When Bigger Isn't Better: A Comprehensive Fairness Evaluation of Political Bias in Multi-News Summarisation

This study constructs FairNews, the first multi-document news summarization dataset with political leaning labels, and evaluates 13 LLMs using a five-dimensional fairness framework. It finds that medium-scale models outperform larger models in both fairness and efficiency, and that entity sentiment similarity is the dimension most resistant to prompting-based debiasing.

Who Gets Which Message? Auditing Demographic Bias in LLM-Generated Targeted Text

This paper provides the first systematic analysis of bias in LLMs when generating targeted messages under demographic conditions.

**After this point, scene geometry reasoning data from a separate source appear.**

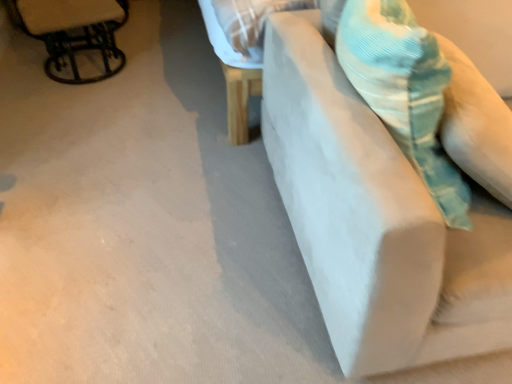
Question: Does metallic black chair at upper left appear on the right side of white fabric couch at right?

Choices:
 (A) no
 (B) yes

Answer: (A)

Question: Is metallic black chair at upper left to the left of white fabric couch at right from the viewer's perspective?

Choices:
 (A) no
 (B) yes

Answer: (B)

Question: Does metallic black chair at upper left contain white fabric couch at right?

Choices:
 (A) yes
 (B) no

Answer: (B)

Question: Is metallic black chair at upper left bigger than white fabric couch at right?

Choices:
 (A) yes
 (B) no

Answer: (B)

Question: From a real-world perspective, is metallic black chair at upper left below white fabric couch at right?

Choices:
 (A) yes
 (B) no

Answer: (A)

Question: From the image's perspective, is metallic black chair at upper left under white fabric couch at right?

Choices:
 (A) yes
 (B) no

Answer: (B)

Question: Is white fabric couch at right positioned with its back to metallic black chair at upper left?

Choices:
 (A) no
 (B) yes

Answer: (A)

Question: Is white fabric couch at right directly adjacent to metallic black chair at upper left?

Choices:
 (A) yes
 (B) no

Answer: (B)

Question: Could you tell me if white fabric couch at right is turned towards metallic black chair at upper left?

Choices:
 (A) no
 (B) yes

Answer: (A)

Question: Is white fabric couch at right closer to the viewer compared to metallic black chair at upper left?

Choices:
 (A) yes
 (B) no

Answer: (A)

Question: Does white fabric couch at right have a greater height compared to metallic black chair at upper left?

Choices:
 (A) no
 (B) yes

Answer: (B)

Question: Is white fabric couch at right thinner than metallic black chair at upper left?

Choices:
 (A) yes
 (B) no

Answer: (B)

Question: Is corduroy teal throw pillow at upper right surrounding metallic black chair at upper left?

Choices:
 (A) yes
 (B) no

Answer: (B)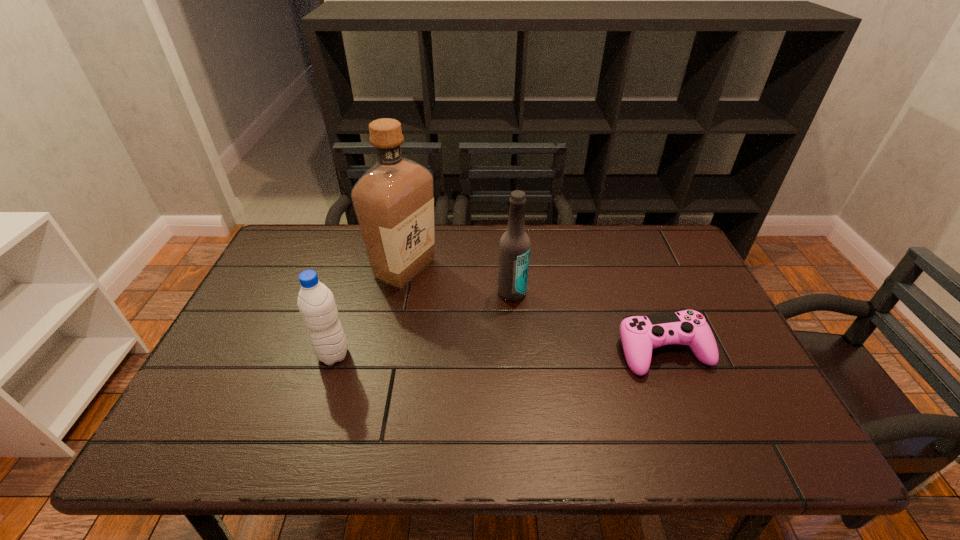
Find the location of `vacant space at the far left corner`. vacant space at the far left corner is located at coordinates (290, 242).

The height and width of the screenshot is (540, 960). Identify the location of vacant space at the far right corner. pyautogui.click(x=671, y=252).

Locate an element on the screen. This screenshot has height=540, width=960. free space at the near right corner of the desktop is located at coordinates (715, 388).

This screenshot has width=960, height=540. Identify the location of empty space between the water bottle and the tallest object. (369, 312).

Where is `unoccupied position between the liquor and the water bottle`? unoccupied position between the liquor and the water bottle is located at coordinates (369, 312).

The height and width of the screenshot is (540, 960). Find the location of `unoccupied area between the beer bottle and the shortest object`. unoccupied area between the beer bottle and the shortest object is located at coordinates (588, 322).

I want to click on free space between the third tallest object and the third shortest object, so click(422, 324).

Where is `free area in between the water bottle and the control`? The height and width of the screenshot is (540, 960). free area in between the water bottle and the control is located at coordinates (498, 353).

Where is `vacant space that's between the third object from left to right and the tallest object`? This screenshot has width=960, height=540. vacant space that's between the third object from left to right and the tallest object is located at coordinates (458, 281).

Identify the location of vacant space that's between the third shortest object and the third tallest object. (422, 324).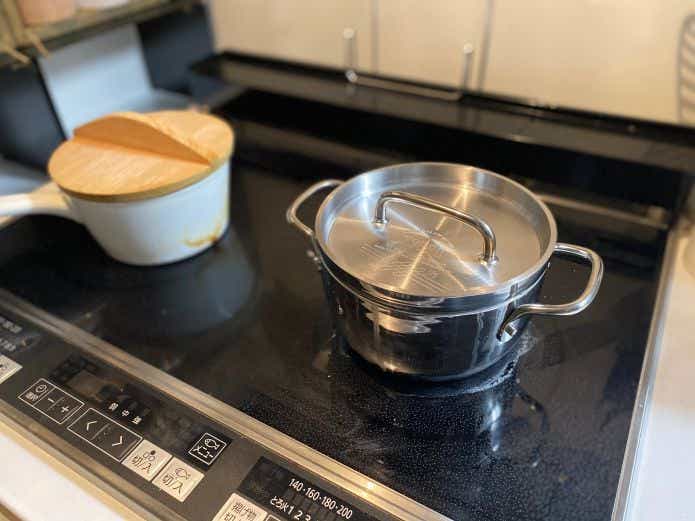
Where is `spice jars`? spice jars is located at coordinates (58, 10).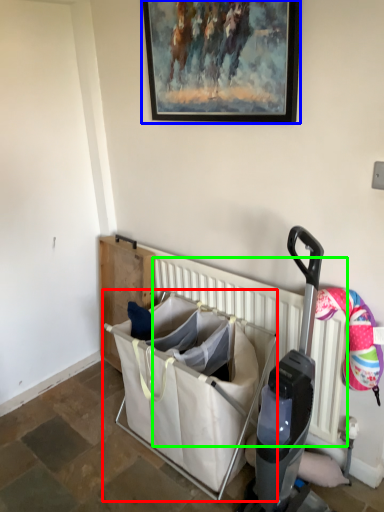
Question: Based on their relative distances, which object is farther from baby carriage (highlighted by a red box)? Choose from picture frame (highlighted by a blue box) and radiator (highlighted by a green box).

Choices:
 (A) picture frame
 (B) radiator

Answer: (A)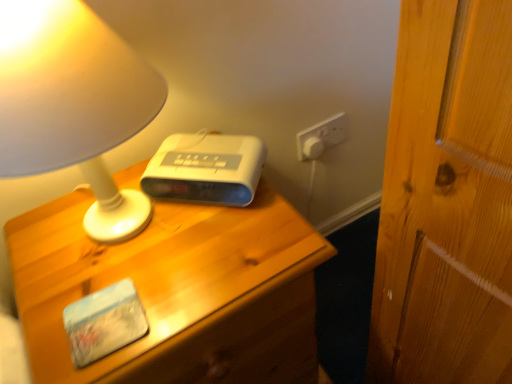
This screenshot has width=512, height=384. Find the location of `vacant space situated on the left part of white plastic alarm clock at center`. vacant space situated on the left part of white plastic alarm clock at center is located at coordinates (97, 218).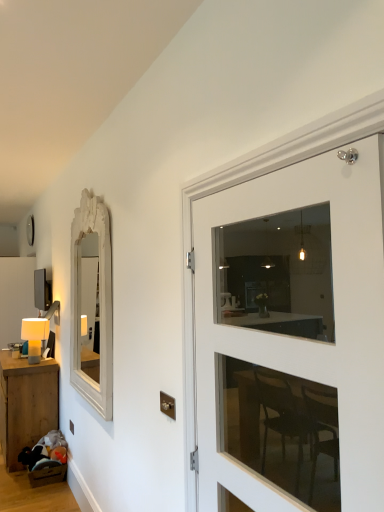
This screenshot has width=384, height=512. What do you see at coordinates (26, 404) in the screenshot? I see `wooden table at lower left` at bounding box center [26, 404].

Measure the distance between point (40,399) and camera.

A distance of 3.91 meters exists between point (40,399) and camera.

The width and height of the screenshot is (384, 512). Describe the element at coordinates (302, 339) in the screenshot. I see `white glass door at right` at that location.

Where is `white glass door at right`? white glass door at right is located at coordinates (302, 339).

Locate an element on the screen. This screenshot has width=384, height=512. matte white table lamp at left is located at coordinates (34, 336).

Where is `white carved wood mirror at left`? white carved wood mirror at left is located at coordinates (101, 304).

Locate an element on the screen. The width and height of the screenshot is (384, 512). wooden table at lower left is located at coordinates (26, 404).

In the scene shown: Which object is wider, matte white table lamp at left or white carved wood mirror at left?

matte white table lamp at left is wider.

Which is nearer, (31, 323) or (93, 400)?

The point (93, 400) is closer to the camera.

Would you say matte white table lamp at left is a long distance from white carved wood mirror at left?

Absolutely, matte white table lamp at left is distant from white carved wood mirror at left.

In the image, is matte white table lamp at left on the left side or the right side of white carved wood mirror at left?

Clearly, matte white table lamp at left is on the left of white carved wood mirror at left in the image.

How many degrees apart are the facing directions of white carved wood mirror at left and wooden table at lower left?

They differ by 0.143 degrees in their facing directions.

Is white carved wood mirror at left looking in the opposite direction of wooden table at lower left?

That's not correct — white carved wood mirror at left is not looking away from wooden table at lower left.

Is white carved wood mirror at left bigger than wooden table at lower left?

Incorrect, white carved wood mirror at left is not larger than wooden table at lower left.

From a real-world perspective, between white carved wood mirror at left and wooden table at lower left, who is vertically lower?

wooden table at lower left is physically lower.

Looking at this image, is white carved wood mirror at left not within matte white table lamp at left?

Yes, white carved wood mirror at left is located beyond the bounds of matte white table lamp at left.

Looking at their sizes, would you say white carved wood mirror at left is wider or thinner than matte white table lamp at left?

Clearly, white carved wood mirror at left has less width compared to matte white table lamp at left.

From the image's perspective, which object appears higher, white carved wood mirror at left or matte white table lamp at left?

white carved wood mirror at left.

From a real-world perspective, between white carved wood mirror at left and matte white table lamp at left, who is vertically higher?

white carved wood mirror at left.

Is wooden table at lower left facing away from white glass door at right?

wooden table at lower left is not turned away from white glass door at right.

Is wooden table at lower left at the left side of white glass door at right?

Indeed, wooden table at lower left is positioned on the left side of white glass door at right.

Considering the relative sizes of wooden table at lower left and white glass door at right in the image provided, is wooden table at lower left wider than white glass door at right?

Indeed, wooden table at lower left has a greater width compared to white glass door at right.

Looking at the image, does wooden table at lower left seem bigger or smaller compared to white glass door at right?

In the image, wooden table at lower left appears to be larger than white glass door at right.

Where is `door to the right of wooden table at lower left`? door to the right of wooden table at lower left is located at coordinates (302, 339).

In terms of height, does white glass door at right look taller or shorter compared to wooden table at lower left?

Considering their sizes, white glass door at right has more height than wooden table at lower left.

Is white glass door at right bigger than wooden table at lower left?

Incorrect, white glass door at right is not larger than wooden table at lower left.

Does point (250, 332) come behind point (18, 381)?

No, it is in front of (18, 381).

From a real-world perspective, is matte white table lamp at left positioned over white glass door at right based on gravity?

No.

From the image's perspective, is matte white table lamp at left on white glass door at right?

No, from the image's perspective, matte white table lamp at left is not on top of white glass door at right.

Is matte white table lamp at left further to the viewer compared to white glass door at right?

Yes, the depth of matte white table lamp at left is greater than that of white glass door at right.

Does matte white table lamp at left turn towards wooden table at lower left?

No, matte white table lamp at left is not turned towards wooden table at lower left.

From the image's perspective, would you say matte white table lamp at left is positioned over wooden table at lower left?

Yes, from the image's perspective, matte white table lamp at left is over wooden table at lower left.

What's the angular difference between matte white table lamp at left and wooden table at lower left's facing directions?

They differ by 2.42 degrees in their facing directions.

From a real-world perspective, is matte white table lamp at left physically above wooden table at lower left?

Yes.

Where is `table lamp behind the white carved wood mirror at left`? This screenshot has height=512, width=384. table lamp behind the white carved wood mirror at left is located at coordinates (34, 336).

This screenshot has height=512, width=384. Identify the location of table below the white carved wood mirror at left (from a real-world perspective). (26, 404).

Estimate the real-world distances between objects in this image. Which object is closer to wooden table at lower left, white carved wood mirror at left or matte white table lamp at left?

The object closer to wooden table at lower left is matte white table lamp at left.

When comparing their distances from matte white table lamp at left, does white glass door at right or white carved wood mirror at left seem further?

white glass door at right is further to matte white table lamp at left.

Which object lies nearer to the anchor point matte white table lamp at left, wooden table at lower left or white carved wood mirror at left?

wooden table at lower left.

Estimate the real-world distances between objects in this image. Which object is further from white glass door at right, wooden table at lower left or white carved wood mirror at left?

Among the two, wooden table at lower left is located further to white glass door at right.

Which object lies further to the anchor point wooden table at lower left, white carved wood mirror at left or white glass door at right?

Based on the image, white glass door at right appears to be further to wooden table at lower left.

Based on the photo, from the image, which object appears to be nearer to white carved wood mirror at left, matte white table lamp at left or wooden table at lower left?

wooden table at lower left.

Based on their spatial positions, is matte white table lamp at left or white carved wood mirror at left closer to wooden table at lower left?

matte white table lamp at left is positioned closer to the anchor wooden table at lower left.

From the image, which object appears to be nearer to wooden table at lower left, white glass door at right or white carved wood mirror at left?

The object closer to wooden table at lower left is white carved wood mirror at left.

At what (x,y) coordinates should I click in order to perform the action: click on mirror between white glass door at right and matte white table lamp at left from front to back. Please return your answer as a coordinate pair (x, y). Looking at the image, I should click on (101, 304).

Identify the location of mirror located between white glass door at right and wooden table at lower left in the depth direction. Image resolution: width=384 pixels, height=512 pixels. (101, 304).

Where is `table between white carved wood mirror at left and matte white table lamp at left from front to back`? Image resolution: width=384 pixels, height=512 pixels. table between white carved wood mirror at left and matte white table lamp at left from front to back is located at coordinates (26, 404).

I want to click on table positioned between white glass door at right and matte white table lamp at left from near to far, so (26, 404).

Introducing the Persuasion Bias Index (PBI), the study finds that GPT-4o, Llama, and Mistral employ more aggressive persuasion strategies for men and younger audiences in climate communication, with contextual prompts systematically amplifying these disparities.

Why Are We Moral? An LLM-based Agent Simulation Approach to Study Moral Evolution

This paper constructs a prehistoric hunter-gatherer society simulation platform using LLM agents, incorporating moral types, memory, judgment, cooperation, and reproduction into evolutionary experiments. It finds that cooperation and mutual aid generally enhance survival stability, while the cognitive cost of judging others' moral types dictates which moral strategy prevails.

YEZE at SemEval-2026 Task 9: Detecting Multilingual, Multicultural and Multievent Online Polarization via Heterogeneous Ensembling

The YEZE system decomposes the online polarization recognition of 22 languages in SemEval-2026 Task 9 into independent subtasks. By fine-tuning XLM-RoBERTa-large and mDeBERTa-v3-base separately and utilizing weighted probability averaging alongside weighted BCE to alleviate multi-label sparsity, the system achieved stable official Top-10 rankings in fine-grained polarization type and manifestation prediction.